● **WHAT TO WORK ON**: State the number of lines in the material below that contain the word "NFTs", without any other text.

● **ENTRIES SUPPLIED**:

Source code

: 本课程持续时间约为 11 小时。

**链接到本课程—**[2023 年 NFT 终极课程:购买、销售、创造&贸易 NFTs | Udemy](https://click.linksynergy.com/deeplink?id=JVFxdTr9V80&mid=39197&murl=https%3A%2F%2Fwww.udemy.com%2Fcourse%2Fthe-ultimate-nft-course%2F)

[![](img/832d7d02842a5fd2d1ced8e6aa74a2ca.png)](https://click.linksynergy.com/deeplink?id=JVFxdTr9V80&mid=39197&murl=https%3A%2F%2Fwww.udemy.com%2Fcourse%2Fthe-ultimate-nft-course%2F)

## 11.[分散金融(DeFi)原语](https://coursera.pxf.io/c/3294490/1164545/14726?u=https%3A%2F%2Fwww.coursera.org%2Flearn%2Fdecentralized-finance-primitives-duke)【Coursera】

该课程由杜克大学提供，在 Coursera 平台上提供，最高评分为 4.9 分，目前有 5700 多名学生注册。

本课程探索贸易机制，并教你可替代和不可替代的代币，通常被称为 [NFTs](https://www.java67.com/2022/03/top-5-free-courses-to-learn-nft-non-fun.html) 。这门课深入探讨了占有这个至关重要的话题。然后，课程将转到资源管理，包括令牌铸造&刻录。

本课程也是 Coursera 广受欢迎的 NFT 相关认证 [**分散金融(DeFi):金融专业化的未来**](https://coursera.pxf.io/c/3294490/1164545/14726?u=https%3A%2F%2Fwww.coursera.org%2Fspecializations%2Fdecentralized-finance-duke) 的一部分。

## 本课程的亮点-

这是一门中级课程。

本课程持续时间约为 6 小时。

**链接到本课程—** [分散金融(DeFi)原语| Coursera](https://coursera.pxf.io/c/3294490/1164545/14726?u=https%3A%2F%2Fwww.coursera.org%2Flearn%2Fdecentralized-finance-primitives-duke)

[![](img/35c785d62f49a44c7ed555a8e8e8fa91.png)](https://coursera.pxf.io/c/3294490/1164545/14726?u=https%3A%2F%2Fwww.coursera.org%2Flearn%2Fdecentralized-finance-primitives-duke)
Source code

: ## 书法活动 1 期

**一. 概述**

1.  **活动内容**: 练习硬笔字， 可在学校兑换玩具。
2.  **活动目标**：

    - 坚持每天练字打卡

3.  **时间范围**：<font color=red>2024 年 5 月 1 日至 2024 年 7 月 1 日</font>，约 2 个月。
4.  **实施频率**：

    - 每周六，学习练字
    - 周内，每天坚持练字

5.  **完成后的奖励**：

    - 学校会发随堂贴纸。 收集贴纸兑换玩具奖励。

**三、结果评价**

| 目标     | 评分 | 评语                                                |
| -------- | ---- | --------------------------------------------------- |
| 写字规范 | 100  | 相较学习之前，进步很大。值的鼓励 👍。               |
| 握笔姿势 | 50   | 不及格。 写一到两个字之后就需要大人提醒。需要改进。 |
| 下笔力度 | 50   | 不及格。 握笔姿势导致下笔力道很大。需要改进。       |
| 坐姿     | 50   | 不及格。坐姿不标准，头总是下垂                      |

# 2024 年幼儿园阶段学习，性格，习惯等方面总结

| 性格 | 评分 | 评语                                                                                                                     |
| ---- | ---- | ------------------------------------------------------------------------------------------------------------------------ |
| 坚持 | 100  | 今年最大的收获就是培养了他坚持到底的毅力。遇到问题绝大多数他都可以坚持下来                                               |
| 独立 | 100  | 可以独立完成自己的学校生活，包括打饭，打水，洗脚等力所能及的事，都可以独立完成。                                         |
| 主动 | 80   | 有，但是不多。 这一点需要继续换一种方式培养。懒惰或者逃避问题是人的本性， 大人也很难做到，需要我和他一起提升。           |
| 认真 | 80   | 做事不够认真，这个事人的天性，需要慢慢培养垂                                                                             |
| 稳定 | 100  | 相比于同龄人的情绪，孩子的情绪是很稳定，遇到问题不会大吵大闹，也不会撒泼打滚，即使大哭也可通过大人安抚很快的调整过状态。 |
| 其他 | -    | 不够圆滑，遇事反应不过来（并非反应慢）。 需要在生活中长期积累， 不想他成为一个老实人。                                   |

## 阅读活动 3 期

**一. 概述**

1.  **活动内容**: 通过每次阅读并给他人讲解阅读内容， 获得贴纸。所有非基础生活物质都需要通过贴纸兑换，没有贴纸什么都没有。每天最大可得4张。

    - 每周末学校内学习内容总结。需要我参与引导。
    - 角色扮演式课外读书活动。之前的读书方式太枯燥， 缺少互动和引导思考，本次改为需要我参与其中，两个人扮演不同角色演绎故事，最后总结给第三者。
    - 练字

● **TASK ANSWER**: 2